BEGIN RECORDS FOR THIS EXERCISE

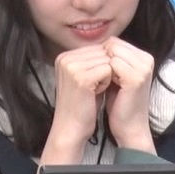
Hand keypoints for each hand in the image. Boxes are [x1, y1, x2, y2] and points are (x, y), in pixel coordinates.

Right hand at [44, 45, 111, 163]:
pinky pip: (108, 70)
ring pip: (107, 61)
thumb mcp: (83, 77)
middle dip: (105, 71)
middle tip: (92, 89)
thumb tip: (111, 46)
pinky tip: (96, 93)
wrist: (71, 128)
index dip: (101, 66)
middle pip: (102, 53)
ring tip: (93, 91)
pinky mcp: (81, 78)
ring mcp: (72, 67)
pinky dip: (107, 83)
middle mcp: (65, 59)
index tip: (90, 84)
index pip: (96, 49)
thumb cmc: (81, 105)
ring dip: (106, 77)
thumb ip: (92, 61)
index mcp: (64, 57)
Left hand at [104, 38, 154, 151]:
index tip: (99, 72)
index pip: (114, 41)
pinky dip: (103, 74)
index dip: (100, 54)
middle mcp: (146, 59)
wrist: (129, 126)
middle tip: (100, 78)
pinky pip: (112, 64)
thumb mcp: (116, 75)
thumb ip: (110, 58)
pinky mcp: (136, 78)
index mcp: (143, 56)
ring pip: (111, 52)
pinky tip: (104, 86)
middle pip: (112, 44)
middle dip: (100, 59)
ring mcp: (143, 68)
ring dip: (101, 66)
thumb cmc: (119, 101)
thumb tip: (93, 44)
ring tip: (103, 83)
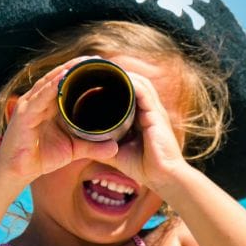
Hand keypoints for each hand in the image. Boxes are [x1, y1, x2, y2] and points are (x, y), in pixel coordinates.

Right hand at [0, 56, 118, 183]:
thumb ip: (93, 146)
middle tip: (97, 59)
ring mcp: (30, 105)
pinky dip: (51, 88)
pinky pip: (39, 98)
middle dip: (76, 66)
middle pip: (59, 77)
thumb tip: (116, 148)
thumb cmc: (43, 156)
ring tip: (83, 63)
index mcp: (51, 104)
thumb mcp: (74, 148)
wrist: (19, 171)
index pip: (66, 81)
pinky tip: (62, 78)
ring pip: (49, 83)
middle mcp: (39, 100)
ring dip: (66, 72)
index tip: (102, 64)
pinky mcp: (24, 115)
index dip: (81, 71)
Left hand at [110, 73, 192, 192]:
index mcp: (143, 117)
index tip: (98, 78)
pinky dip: (132, 82)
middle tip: (99, 67)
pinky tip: (119, 77)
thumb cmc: (143, 167)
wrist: (163, 177)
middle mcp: (151, 110)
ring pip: (140, 83)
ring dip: (124, 74)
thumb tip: (81, 141)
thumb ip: (102, 143)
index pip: (130, 92)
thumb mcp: (117, 152)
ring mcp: (155, 111)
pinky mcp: (156, 115)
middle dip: (119, 73)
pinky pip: (144, 92)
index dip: (116, 83)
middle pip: (136, 83)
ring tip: (107, 67)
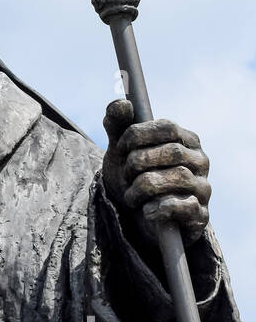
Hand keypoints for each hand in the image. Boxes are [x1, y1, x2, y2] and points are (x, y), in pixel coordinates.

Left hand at [102, 100, 210, 245]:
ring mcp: (203, 187)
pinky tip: (146, 210)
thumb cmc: (134, 177)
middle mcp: (200, 161)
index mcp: (186, 139)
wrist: (139, 218)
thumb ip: (118, 125)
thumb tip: (122, 103)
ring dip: (144, 186)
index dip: (139, 134)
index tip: (120, 148)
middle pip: (172, 152)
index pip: (168, 126)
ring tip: (131, 195)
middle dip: (139, 162)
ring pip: (179, 177)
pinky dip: (159, 207)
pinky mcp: (200, 214)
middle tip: (124, 174)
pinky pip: (185, 206)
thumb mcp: (121, 151)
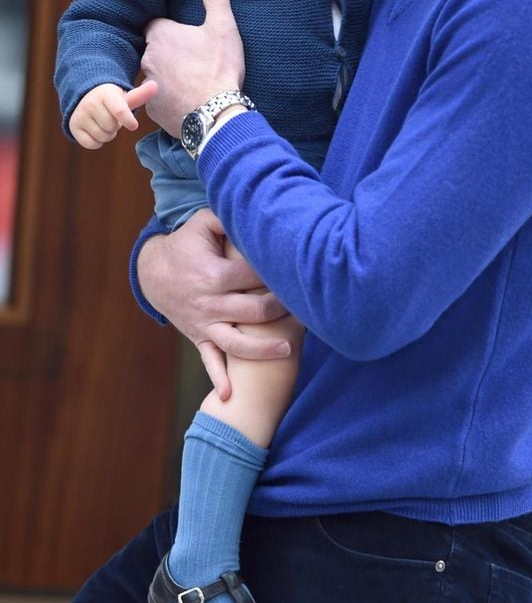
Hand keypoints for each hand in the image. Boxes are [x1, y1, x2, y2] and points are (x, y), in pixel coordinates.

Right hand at [69, 81, 157, 148]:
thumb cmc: (112, 100)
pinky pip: (91, 144)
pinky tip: (96, 130)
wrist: (85, 98)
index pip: (119, 110)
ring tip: (104, 123)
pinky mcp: (73, 127)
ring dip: (107, 134)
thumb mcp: (125, 96)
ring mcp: (80, 115)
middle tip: (112, 117)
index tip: (133, 125)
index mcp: (106, 94)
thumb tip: (156, 85)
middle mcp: (90, 103)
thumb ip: (140, 95)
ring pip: (102, 136)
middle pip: (112, 127)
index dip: (127, 119)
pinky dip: (97, 142)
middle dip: (115, 126)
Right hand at [136, 209, 293, 397]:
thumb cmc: (187, 244)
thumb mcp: (203, 222)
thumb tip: (258, 206)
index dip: (278, 275)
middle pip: (252, 312)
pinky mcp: (199, 337)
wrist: (153, 273)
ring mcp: (203, 323)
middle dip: (281, 311)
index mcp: (213, 274)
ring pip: (235, 343)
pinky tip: (229, 396)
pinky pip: (209, 360)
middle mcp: (208, 303)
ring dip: (262, 349)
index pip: (254, 277)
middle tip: (307, 308)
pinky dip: (218, 378)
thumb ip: (229, 216)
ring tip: (288, 349)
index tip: (300, 272)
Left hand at [141, 0, 244, 136]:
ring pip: (154, 75)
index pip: (155, 25)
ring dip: (167, 77)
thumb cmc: (218, 68)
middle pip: (153, 50)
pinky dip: (169, 99)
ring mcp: (148, 85)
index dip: (169, 29)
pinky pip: (158, 100)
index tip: (184, 35)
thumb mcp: (222, 26)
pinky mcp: (153, 109)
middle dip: (167, 53)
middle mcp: (147, 58)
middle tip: (191, 59)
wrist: (215, 114)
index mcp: (160, 35)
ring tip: (190, 81)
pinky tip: (187, 101)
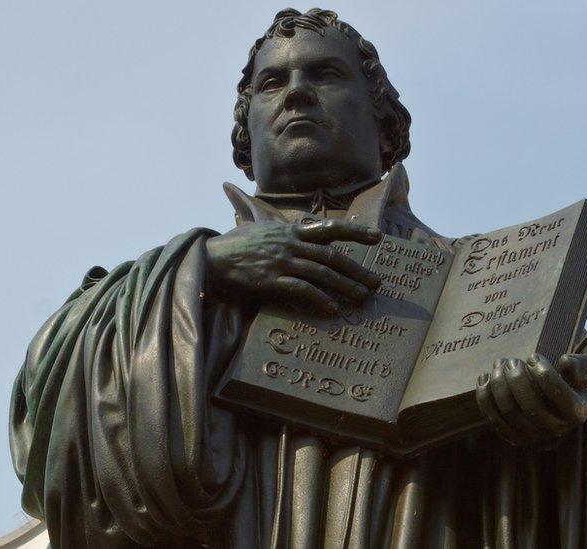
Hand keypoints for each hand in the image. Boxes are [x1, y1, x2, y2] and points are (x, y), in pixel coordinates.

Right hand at [204, 219, 381, 314]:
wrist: (209, 258)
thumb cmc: (232, 244)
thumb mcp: (256, 226)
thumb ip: (274, 224)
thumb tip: (289, 221)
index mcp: (289, 230)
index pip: (328, 229)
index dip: (355, 232)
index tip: (377, 238)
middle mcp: (289, 244)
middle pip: (332, 256)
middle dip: (357, 270)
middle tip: (376, 283)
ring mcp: (281, 262)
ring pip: (322, 273)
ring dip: (345, 286)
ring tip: (362, 298)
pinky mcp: (271, 280)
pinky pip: (302, 290)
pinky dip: (320, 300)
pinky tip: (333, 310)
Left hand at [476, 353, 586, 446]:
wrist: (559, 403)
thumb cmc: (572, 380)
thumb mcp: (585, 369)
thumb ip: (581, 364)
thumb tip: (564, 362)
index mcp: (577, 412)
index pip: (560, 396)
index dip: (543, 373)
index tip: (533, 356)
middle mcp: (556, 429)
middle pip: (531, 407)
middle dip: (517, 378)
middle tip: (511, 361)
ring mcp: (534, 436)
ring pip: (510, 412)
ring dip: (499, 384)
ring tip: (499, 364)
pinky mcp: (513, 437)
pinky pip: (493, 419)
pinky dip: (485, 397)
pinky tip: (484, 377)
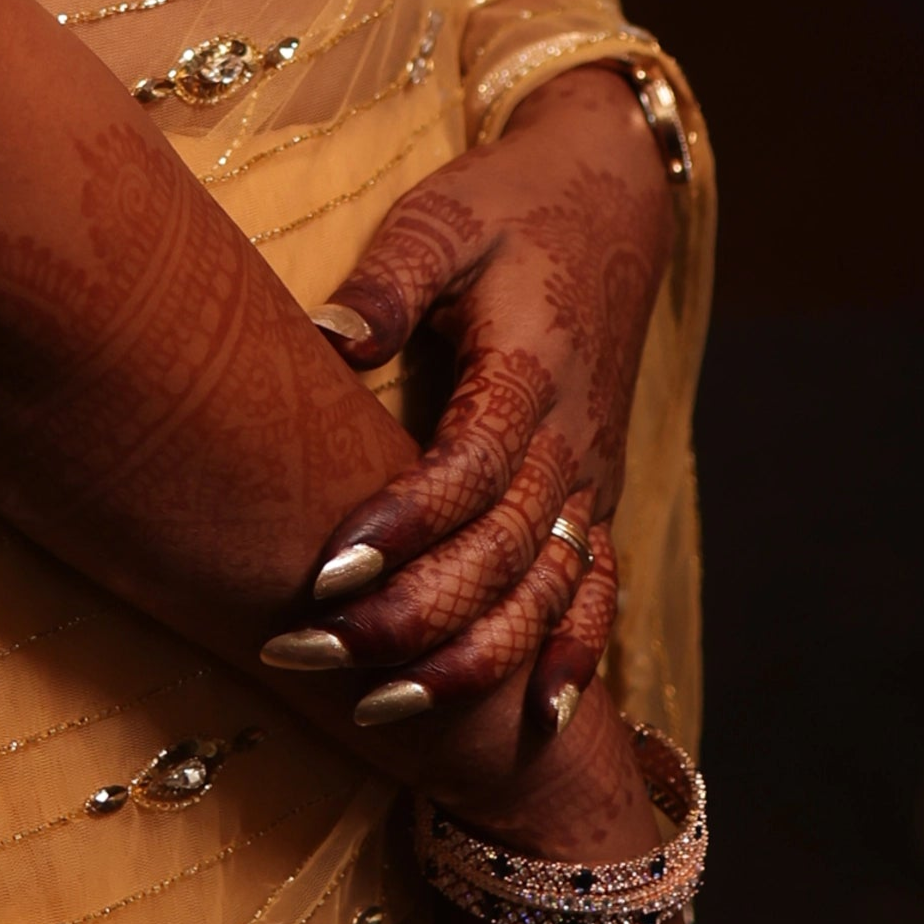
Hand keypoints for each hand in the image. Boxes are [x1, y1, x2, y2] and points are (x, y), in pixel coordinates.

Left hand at [283, 69, 675, 731]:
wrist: (608, 202)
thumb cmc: (506, 207)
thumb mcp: (440, 214)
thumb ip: (390, 276)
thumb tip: (328, 335)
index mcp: (531, 368)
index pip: (469, 469)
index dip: (404, 528)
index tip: (326, 573)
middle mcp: (571, 440)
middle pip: (502, 553)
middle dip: (414, 618)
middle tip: (315, 656)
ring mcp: (590, 477)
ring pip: (545, 592)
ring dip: (471, 661)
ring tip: (382, 712)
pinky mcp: (594, 496)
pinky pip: (596, 592)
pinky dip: (571, 658)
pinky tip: (531, 722)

END RECORDS FOR THIS EXERCISE

__EXERCISE OBJECTIVE__: Restate the entries word for word, though any image they contain should not appear.

__SOLUTION TO THE PROBLEM__:
Hand keypoints for each hand in the image. Boxes are [x1, y1, x2, y2] and points are (x, y), in pixel coordinates.

Right hand at [44, 45, 111, 163]:
pinky pip: (108, 70)
ring pip: (107, 61)
thumb mcp: (83, 77)
middle dip: (105, 71)
middle tip: (92, 89)
thumb tip: (111, 46)
pinky tip: (96, 93)
wrist: (71, 128)
index dip: (101, 66)
middle pip: (102, 53)
ring tip: (93, 91)
pinky mcp: (81, 78)
ring mcp: (72, 67)
pinky dip: (107, 83)
middle mcp: (65, 59)
index tip: (90, 84)
index pip: (96, 49)
thumb cmc: (81, 105)
ring dip: (106, 77)
thumb ip: (92, 61)
index mcp: (64, 57)
Left hand at [104, 38, 154, 151]:
index tip: (99, 72)
index pip: (114, 41)
pinky dip: (103, 74)
index dip: (100, 54)
middle mcp: (146, 59)
wrist: (129, 126)
middle tip: (100, 78)
pinky pip: (112, 64)
thumb mcp: (116, 75)
thumb ip: (110, 58)
pinky mcp: (136, 78)
index mcp: (143, 56)
ring pip: (111, 52)
pinky tip: (104, 86)
middle pip: (112, 44)
middle dip: (100, 59)
ring mcp: (143, 68)
ring dip: (101, 66)
thumb cmc: (119, 101)
thumb tip: (93, 44)
ring tip: (103, 83)
Hand keypoints for each hand in the image. Boxes are [x1, y1, x2, y2] and points are (x, y), in pixel coordinates.

Right hand at [0, 56, 118, 183]:
thumb ip: (93, 146)
middle tip: (97, 59)
ring mcp: (30, 105)
pinky dip: (51, 88)
pinky pip: (39, 98)
middle dip: (76, 66)
middle pip: (59, 77)
thumb tip: (116, 148)
thumb cmc: (43, 156)
ring tip: (83, 63)
index mcp: (51, 104)
thumb mcp: (74, 148)
wrist: (19, 171)
index pip: (66, 81)
pinky tip: (62, 78)
ring pip: (49, 83)
middle mcp: (39, 100)
ring dip: (66, 72)
index tip: (102, 64)
pinky mcp: (24, 115)
index dip: (81, 71)
Left hand at [110, 73, 192, 192]:
index mcp: (143, 117)
index tip: (98, 78)
pinky dip: (132, 82)
middle tip: (99, 67)
pinky tip: (119, 77)
thumb cmc: (143, 167)
wrist: (163, 177)
middle mcp: (151, 110)
ring pip: (140, 83)
ring dip: (124, 74)
thumb tip: (81, 141)
thumb ip: (102, 143)
index pip: (130, 92)
thumb mcp: (117, 152)
ring mcp: (155, 111)
pinky mcp: (156, 115)
middle dip: (119, 73)
pinky pip: (144, 92)
index dip: (116, 83)
middle pip: (136, 83)
ring tip: (107, 67)
Hand keypoints for each hand in the image. Boxes are [x1, y1, x2, y2] and points are (x, y), in pixel coordinates.

Left hand at [102, 100, 210, 245]:
ring mcp: (203, 187)
pinky tip: (146, 210)
thumb cmc: (134, 177)
middle mcp: (200, 161)
index mcp: (186, 139)
wrist: (139, 218)
thumb ip: (118, 125)
thumb tip: (122, 103)
ring dip: (144, 186)
index dip: (139, 134)
index tip: (120, 148)
middle pip: (172, 152)
index pip: (168, 126)
ring tip: (131, 195)
middle dip: (139, 162)
ring pip: (179, 177)
pinky dip: (159, 207)
pinky mcp: (200, 214)
middle tip: (124, 174)
pinky pip: (185, 206)
thumb mcp: (121, 151)
Hand keypoints for each hand in the image. Boxes are [x1, y1, x2, y2] and points are (x, y), in pixel coordinates.

Right hand at [69, 81, 157, 148]:
thumb cmc: (112, 100)
pinky pip: (91, 144)
pinky tip: (96, 130)
wrist: (85, 98)
index pip: (119, 110)
ring tip: (104, 123)
pinky mcp: (73, 127)
ring dip: (107, 134)
thumb mcp: (125, 96)
ring mcp: (80, 115)
middle tip: (112, 117)
index tip: (133, 125)
index mcp: (106, 94)
thumb tip: (156, 85)
middle mcp: (90, 103)
thumb ip: (140, 95)
ring pip: (102, 136)
middle pip: (112, 127)
index dip: (127, 119)
pinky dip: (97, 142)
middle dip: (115, 126)
Right hand at [136, 209, 293, 397]:
thumb cmc: (187, 244)
thumb mcp: (203, 222)
thumb tip: (258, 206)
index dip: (278, 275)
middle pip: (252, 312)
pinky mcp: (199, 337)
wrist: (153, 273)
ring mcp: (203, 323)
middle dip: (281, 311)
index mcp: (213, 274)
ring pip: (235, 343)
pinky tip: (229, 396)
pinky pip: (209, 360)
middle mcp: (208, 303)
ring dip: (262, 349)
index pip: (254, 277)
middle tip: (307, 308)
pinky dip: (218, 378)
thumb ip: (229, 216)
ring tip: (288, 349)
index tip: (300, 272)
Left hand at [141, 0, 244, 136]:
ring pip: (154, 75)
index pip: (155, 25)
ring dip: (167, 77)
thumb cmc: (218, 68)
middle pip: (153, 50)
pinky dip: (169, 99)
ring mcp: (148, 85)
index dip: (169, 29)
pinky pip: (158, 100)
index tip: (184, 35)
thumb mcp: (222, 26)
pinky mcp: (153, 109)
middle dip: (167, 53)
middle mcp: (147, 58)
middle tip: (191, 59)
wrist: (215, 114)
index mcp: (160, 35)
ring tip: (190, 81)
pinky tip: (187, 101)
Hand keypoints for each hand in the image. Boxes are [x1, y1, x2, y2] and points are (x, y), in pixel coordinates.

Right hand at [204, 219, 381, 314]:
wrist: (209, 258)
thumb cmc: (232, 244)
thumb mcp: (256, 226)
thumb ip: (274, 224)
thumb tip: (289, 221)
index mcp: (289, 230)
index pip: (328, 229)
index dip: (355, 232)
index tip: (377, 238)
middle mcp: (289, 244)
middle pip: (332, 256)
middle dip: (357, 270)
middle tip: (376, 283)
ring mcp: (281, 262)
ring pip: (322, 273)
ring dip: (345, 286)
ring tip: (362, 298)
pinky mcp: (271, 280)
pinky pip: (302, 290)
pinky dip: (320, 300)
pinky tip: (333, 310)
Left hand at [476, 353, 586, 446]:
wrist: (559, 403)
thumb cmc: (572, 380)
thumb mcp: (585, 369)
thumb ip: (581, 364)
thumb tip: (564, 362)
index mcp: (577, 412)
index pip: (560, 396)
index dip: (543, 373)
index tip: (533, 356)
middle mcp: (556, 429)
middle pip: (531, 407)
middle dip: (517, 378)
middle tip: (511, 361)
ring mcp: (534, 436)
ring pip: (510, 412)
ring dip: (499, 384)
ring tip: (499, 364)
pinky mcp: (513, 437)
pinky pip: (493, 419)
pinky dip: (485, 397)
pinky tip: (484, 377)
Hand keypoints for each hand in the image. Boxes are [x1, y1, x2, y2] and points are (x, y), in pixel coordinates.

Left hand at [283, 69, 675, 731]:
wrist: (608, 202)
thumb cmc: (506, 207)
thumb mcp: (440, 214)
thumb ip: (390, 276)
thumb tip: (328, 335)
index mcp: (531, 368)
index pip: (469, 469)
index dip: (404, 528)
index tip: (326, 573)
middle mcp: (571, 440)
middle pip: (502, 553)
middle dip: (414, 618)
middle tip: (315, 656)
ring mcp: (590, 477)
ring pip: (545, 592)
ring dip: (471, 661)
ring tip: (382, 712)
pinky mcp: (594, 496)
pinky pip: (596, 592)
pinky dip: (571, 658)
pinky tip: (531, 722)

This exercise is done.